Some I/O devices may require that code wishing to write an octet perform a 16-bit or 32-bit store to an I/O register, and may require that 8 bits contain the data to be written and other bits hold a certain pattern. They may malfunction badly if any of the other bits are set wrong. Consider the code:
void send_byte(unsigned char *p, unsigned int n)
{
while(n--)
OUTPUT_REG = solidify_alt(*p++) | 0x0200;
}
void send_string4(char *st)
{
unsigned char buff[5]; // Leave space for zero after 4-byte string
strcpy((char*)buff, st);
send_bytes(buff, 4);
}
with the indended semantics that send_string4("Ok"); should send out an 'O', a 'k', a zero byte, and an arbitrary value 0-255. Since the code uses solidify_alt
rather than solidify
, a compiler could legally turn that into:
void send_string4(char *st)
{
unsigned buff0, buff1, buff2, buff3;
buff0 = st[0]; if (!buff0) goto STRING_DONE;
buff1 = st[1]; if (!buff1) goto STRING_DONE;
buff2 = st[2]; if (!buff2) goto STRING_DONE;
buff3 = st[3];
STRING_DONE:
OUTPUT_REG = buff0 | 0x0200;
OUTPUT_REG = buff1 | 0x0200;
OUTPUT_REG = buff2 | 0x0200;
OUTPUT_REG = buff3 | 0x0200;
}
with the effect that OUTPUT_REG may receive values with bits set outside the proper range.

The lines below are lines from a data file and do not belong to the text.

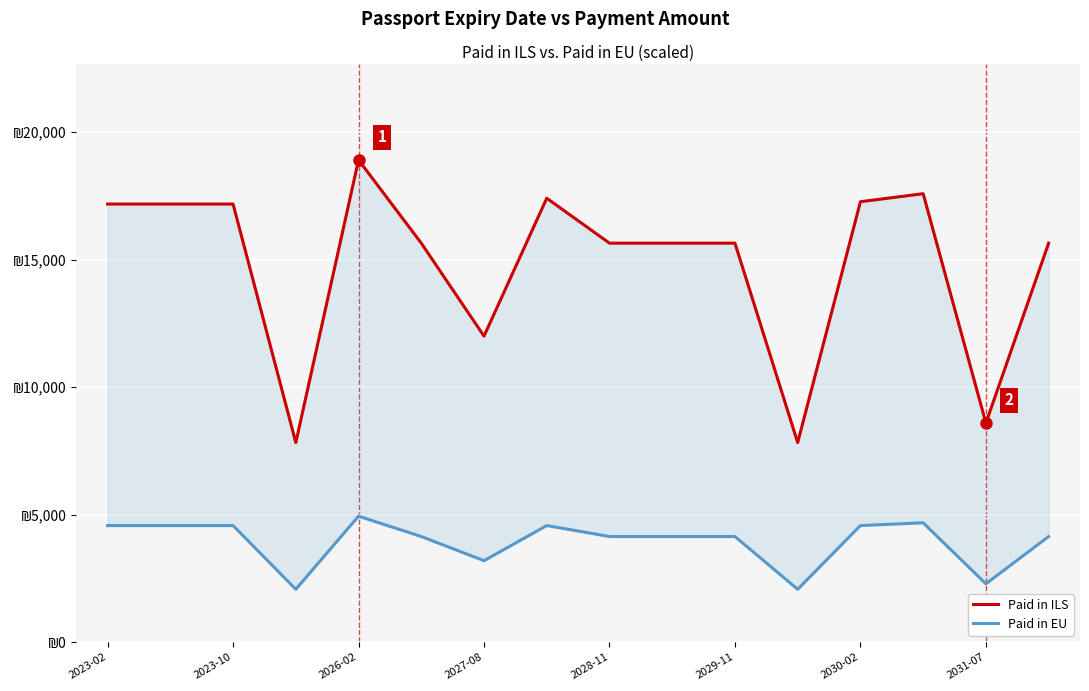

The value of Paid in ILS at 2023-02 is 22388.0. True or false?

False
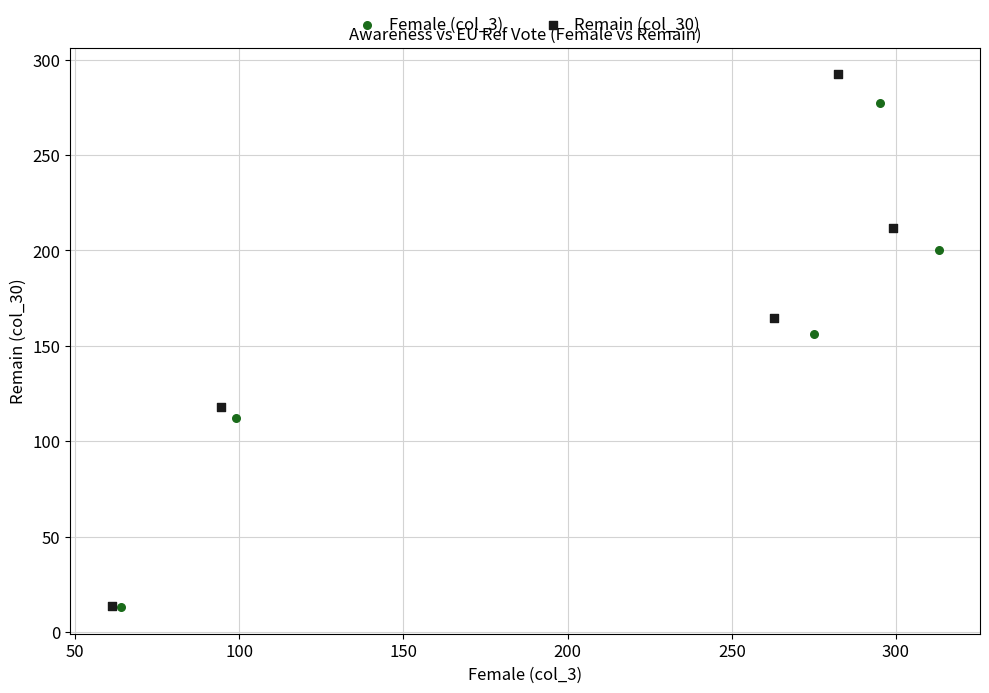

Which series contains the highest Y value?

Remain (col_30)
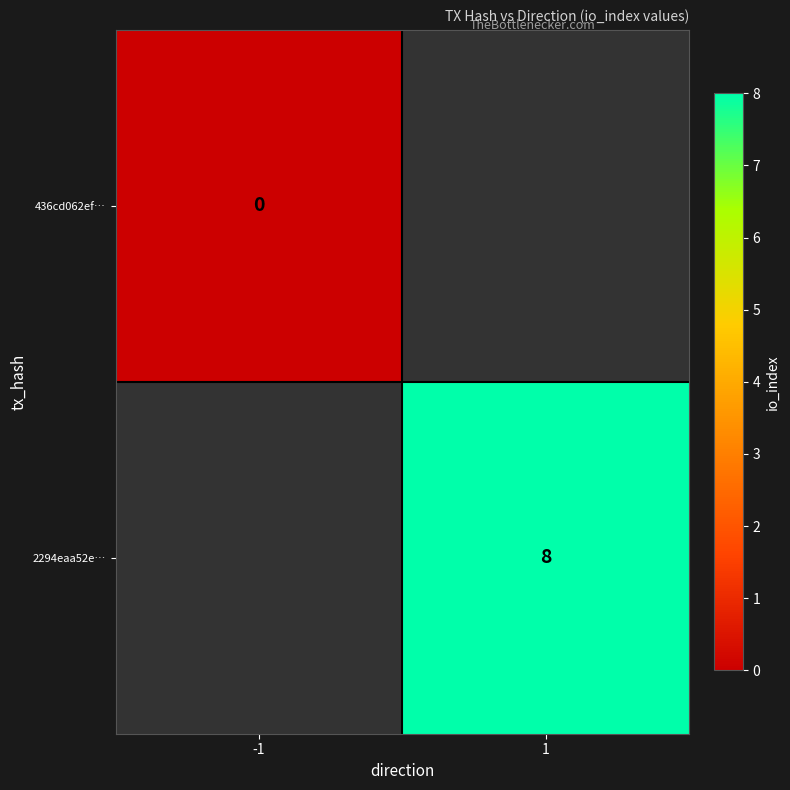

Is it true that 2294eaa52e… equals 3 at 1?

False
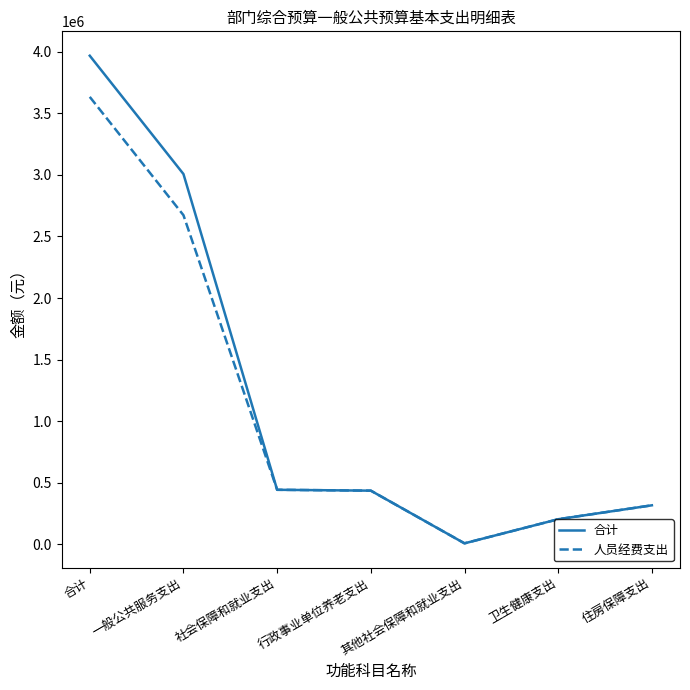

Which series has the largest range (max minus min)?

合计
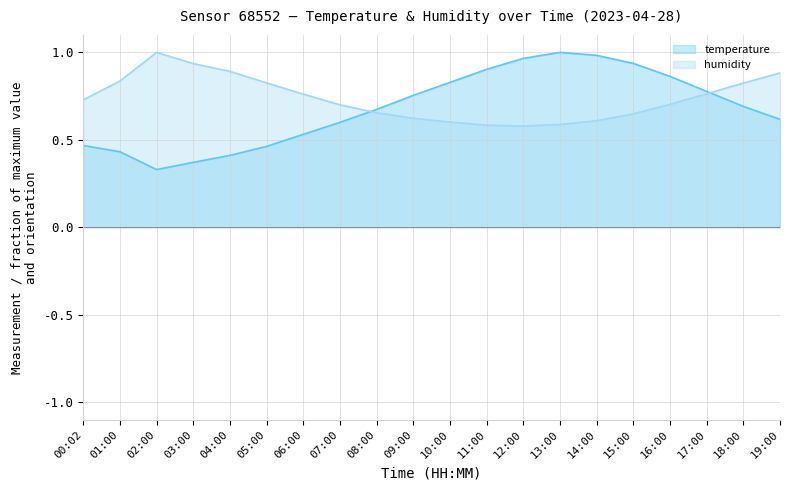

Reading left to right, transcribe all the data shown in this chart.

temperature: 00:02=0.5	01:00=0.4	02:00=0.3	03:00=0.4	04:00=0.4	05:00=0.5	06:00=0.5	07:00=0.6	08:00=0.7	09:00=0.8	10:00=0.8	11:00=0.9	12:00=1.0	13:00=1.0	14:00=1.0	15:00=0.9	16:00=0.9	17:00=0.8	18:00=0.7	19:00=0.6
humidity: 00:02=0.7	01:00=0.8	02:00=1.0	03:00=0.9	04:00=0.9	05:00=0.8	06:00=0.8	07:00=0.7	08:00=0.7	09:00=0.6	10:00=0.6	11:00=0.6	12:00=0.6	13:00=0.6	14:00=0.6	15:00=0.6	16:00=0.7	17:00=0.8	18:00=0.8	19:00=0.9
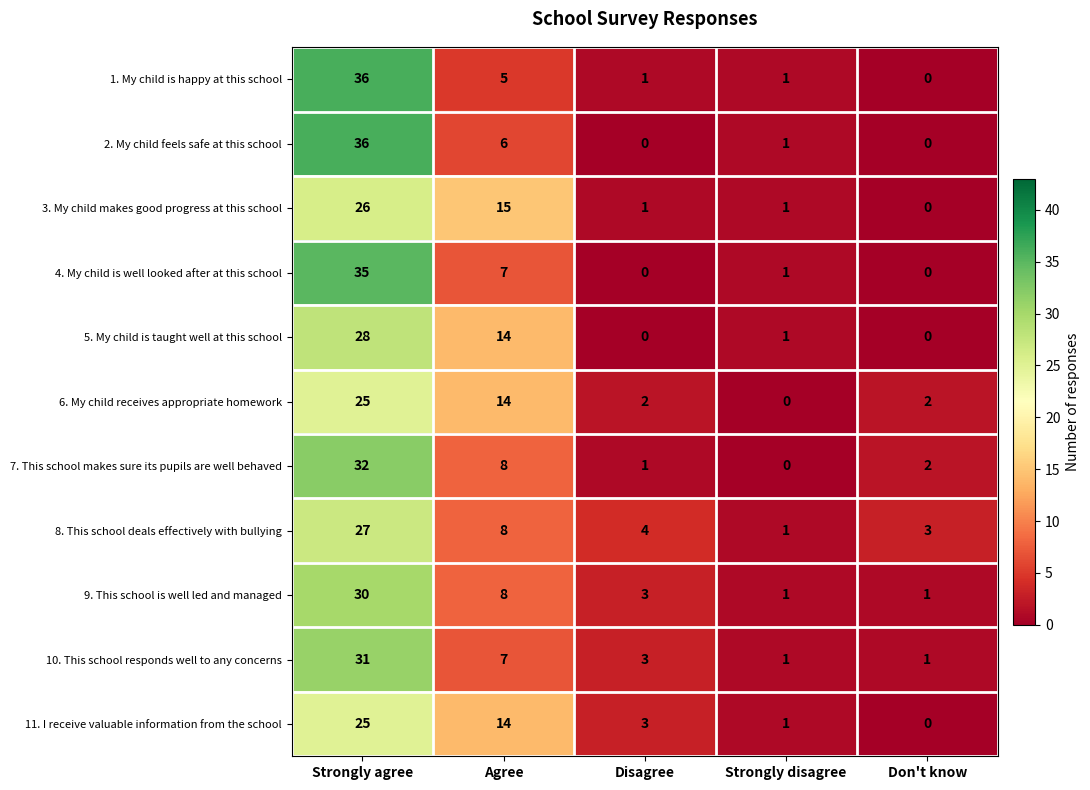

What is the average value of the 8. This school deals effectively with bullying series?

9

Even if output expression were changed to ((unsigned char)solidify_alt(*p++) | 0x0200) & 0x02FF)
a compiler could still simplify that to yield the code given above.
The authors of the Standard refrained from requiring compiler-generated initialization of automatic variables because it would have made code slower in cases where such initialization would be semantically unnecessary. I don't think they intended that programmers should have to manually initialize automatic variables in cases where all bit patterns would be equally acceptable.
Note, btw, that when dealing with short arrays, initializing all the values will be inexpensive and would often be a good idea, and when using large arrays a compiler would be unlikely to impose the above "optimization". Omitting the initialization in cases where the array is large enough that the cost matters, however, would make the program's correct operation reliant upon "hope".